Fortunately, the utility of doing what you want with (and within) your own computing equipment has been recognized. (This is no more legal advice than your comment was, of course.)

Comment Re:1984 (Score 1) 646

We read Jack London's "To Build a Fire in 2nd Grade". 2nd grade for crying out loud!

I'm sure that most students would totally support learning how "To Build a Fire in 2nd Grade". And if so, it makes sense that they read it while in 2nd (or 1st) grade, so that it's not already too late to apply what they learn.

Comment Re:What do you use it for? (Score 3, Insightful) 367

Totally serious question: do you guys really use emacs (or even vi, etc) to write code rather than a modern Studio/IDE?
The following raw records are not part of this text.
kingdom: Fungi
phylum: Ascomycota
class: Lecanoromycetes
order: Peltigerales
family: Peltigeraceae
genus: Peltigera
Yes. The typical reasons (aside from Luddite tendencies and comfort) include

  1. that our text editors are extensible, so that you don't have to switch to a completely different program (with a different interface) to edit SQL instead of, say, JavaScript (granted: Eclipse does both of these; I don't think any "Studio" program does)
  2. that they (Emacs especially) are extensively customizable, so that things that bother you can be changed
  3. that they are extremely cross-platform (more so even than Eclipse because more so even than Java)
  4. that they were designed with the keyboard in mind, so they're easier on the hands (if you get over the "holy crap I have to type Escape (vi) or Ctrl-Alt (Emacs) all the time!" thing)
  5. that they've been around for a long time, so that most of the bugs are gone and many many add-ons are available (quick, does Eclipse do Icon? Maybe it does, but it's been supported out-of-the-box by Emacs since at least 2001.)
  6. that they integrate well with other tools in ways that sometimes surpass even an IDE's integration: I'm sure you can sort text in any IDE, but can you pass it to sort(1), use all the options and speed thereof, and replace the text you sent with what you got back? It's C-u M-| in Emacs.
  7. that they've always been free (and Free).

Some people have been using such editors for longer than the modern IDEs have existed, and so are so good with them that it would take a very long time to recoup the investment of switching (if we even take as given that there will be a lasting net benefit).

Comment Re:No different (Score 1) 440

Blackmail is already illegal.

Unfortunately, one of blackmail's strong points is that the victim is often unwilling to complain about it, because you can release the information faster than you can be arrested. (Even with clever cops, a dead-man's switch in the cloud to post whatever incriminating information will be hard to discover and stop in time.)

Comment Re:Critical mass? (Score 1) 103

I wonder, Europium being quite heavy and with radioactive isotopes, what pressure till you reach critical mass?

What makes you think that europium has a critical mass in the first place? It's actually considered a detriment to (controlled) nuclear reactions. Everything has radioactive isotopes, but very few have fissionable isotopes. And europium is lighter than, say, gold anyway.